- Born: Philip Merrill Levine April 28, 1934 Baltimore, Maryland, U.S.
- Died: June 10, 2006 (aged 72) Chesapeake Bay, U.S.
- Occupations: Diplomat, publisher
- Known for: Philanthropy

= Philip Merrill =

American diplomat, publisher, banker and philanthropist

Philip Merrill (April 28, 1934 – June 10, 2006) was an American diplomat, publisher, banker, and philanthropist.

== Career ==
Born Philip Merrill Levine, he was a graduate of Cornell University and Harvard Business School. At Cornell, he was managing editor of The Cornell Daily Sun and a member of the Quill and Dagger society. He was president and CEO of Capital-Gazette Communications, Inc., which publishes Washingtonian magazine, the Annapolis Capital, and five other Maryland newspapers. His wife, Eleanor, succeeded him as chairman of the company which they sold after his death to Landmark Communications; their daughter Catherine Merrill Williams took over as president and publisher of the Washingtonian.

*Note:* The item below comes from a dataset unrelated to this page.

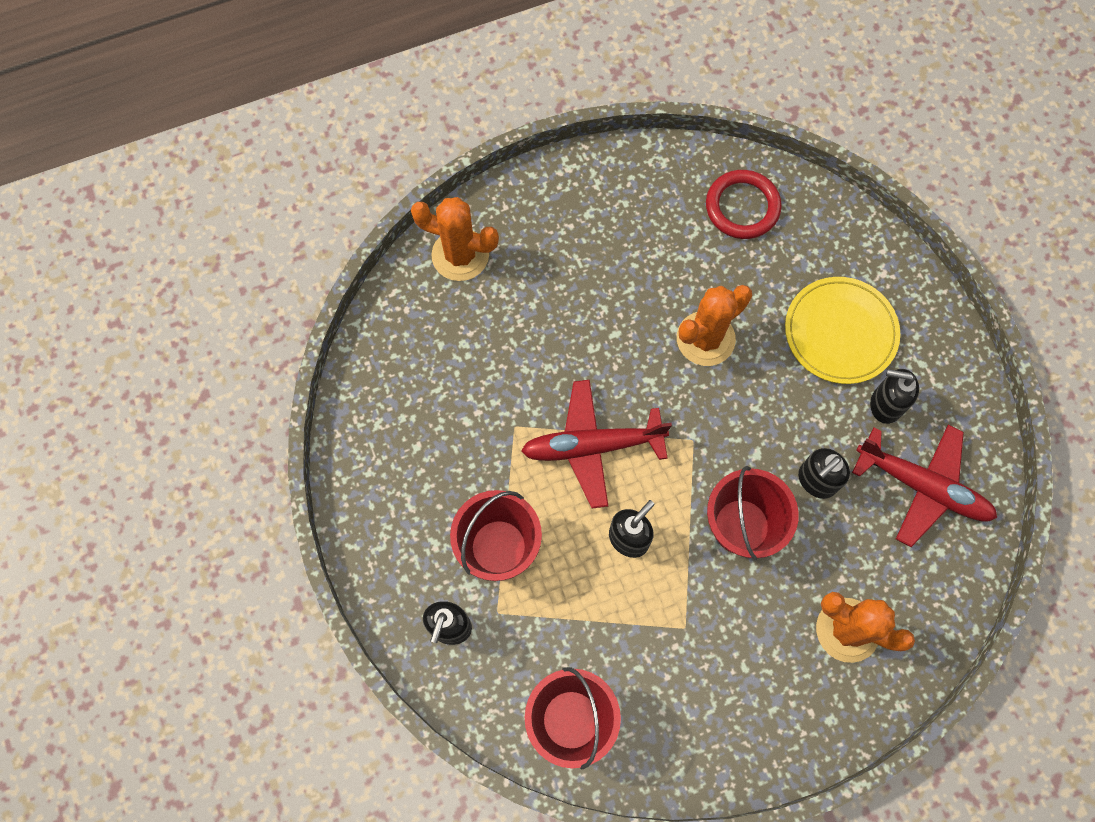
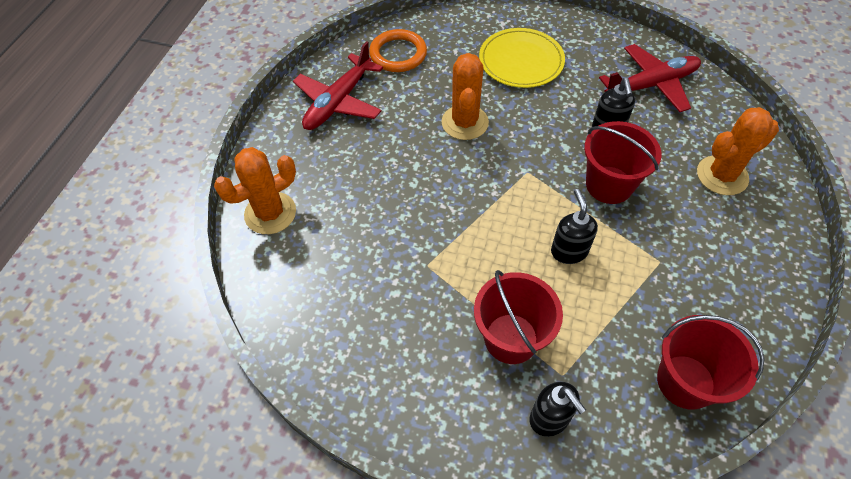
camera: 50 degrees left, 15 degrees down
(593, 446) = (483, 228): red plane -> red plane (339, 101)
(742, 207) = (398, 54): red ring -> orange ring
(885, 404) = (585, 70): black soap dispenser -> none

Merrill served as counselor to the Undersecretary of Defense for Policy from 1981 to 1983; as a member of the Defense Policy Board from 1983 to 1990 and again from 2001 to 2003; and as Assistant Secretary General for Defence Support at NATO Headquarters in Brussels from 1990 to 1992 under President George H. W. Bush. He was appointed to chairman of the Export-Import Bank of the United States by George W. Bush, serving from 2002 to 2005. He represented the United States in negotiations on the Law of the Sea Conference, the International Telecommunication Union and various disarmament and exchange agreements with the former Soviet Union. For many years he chaired the White House Fellow Commissions regional panels. Merrill also served on President George H. W. Bush's Gulf War Air Power Survey and President Reagan's Commission on Cost Control in the Federal Government.

He served as a long time trustee of the Aspen Institute (and long time executive board member), the Chesapeake Bay Foundation, the Johns Hopkins University, and Cornell University. He was Chairman of the Center for Strategic and Budgetary Assessments (CSBA) and a U.S. Director of the International Institute of Strategic Studies (IISS). He also served on the Department of Defense Business Board, the University of Maryland Board of Visitors, Johns Hopkins School of Advanced International Studies (SAIS) board, the Smithsonian's National Museum of American History board, the Foundation for the National Archives, and the Advanced Physics Laboratories board.

In 1988, he received the Department of Defense Distinguished Civilian Service Award from the then Secretary of Defense Caspar Weinberger, the highest civilian honor given by the United States Department of Defense.

== Philanthropy ==
Merrill donated $7 million to the Chesapeake Bay Foundation. The building, the Phillip Merrill Center, was awarded the first LEED platinum certificate in the country.

In 2001, Merrill donated $10 million to the Philip Merrill College of Journalism at the University of Maryland, College Park.

Merrill donated $4 million in 2003 to create the Philip Merrill Center for Strategic Studies at the Paul H. Nitze School of Advanced International Studies (SAIS). Eliot A. Cohen is the director of the Merrill Center.

Merrill donated the funds to build the Cornell Sailing Center at Cornell University, which is named for the Merrill Family and was dedicated in 2009.

Merrill and his wife were benefactors of numerous institutions including the Aspen Institute, the Ford's Theater, Shakespeare Theater, the Meridian Center, the Barker Adoption Foundation and Columbia Lighthouse for the Blind.

The American Council of Trustees and Alumni annually awards The Philip Merrill Award for Outstanding Contributions to Liberal Arts Education.

== Death ==
Merrill disappeared while sailing alone on the Chesapeake Bay on June 10, 2006. He was initially believed to have been lost at sea, but his body was found on June 19. The medical examiner ruled Merrill's death a suicide.

Merrill was survived by his wife, Eleanor; three children, Douglas Merrill, Catherine Merrill Williams, and Nancy Merrill; and four grandsons.

Eleanor died ten years later on July 16, 2016 after sustaining injuries from a fall.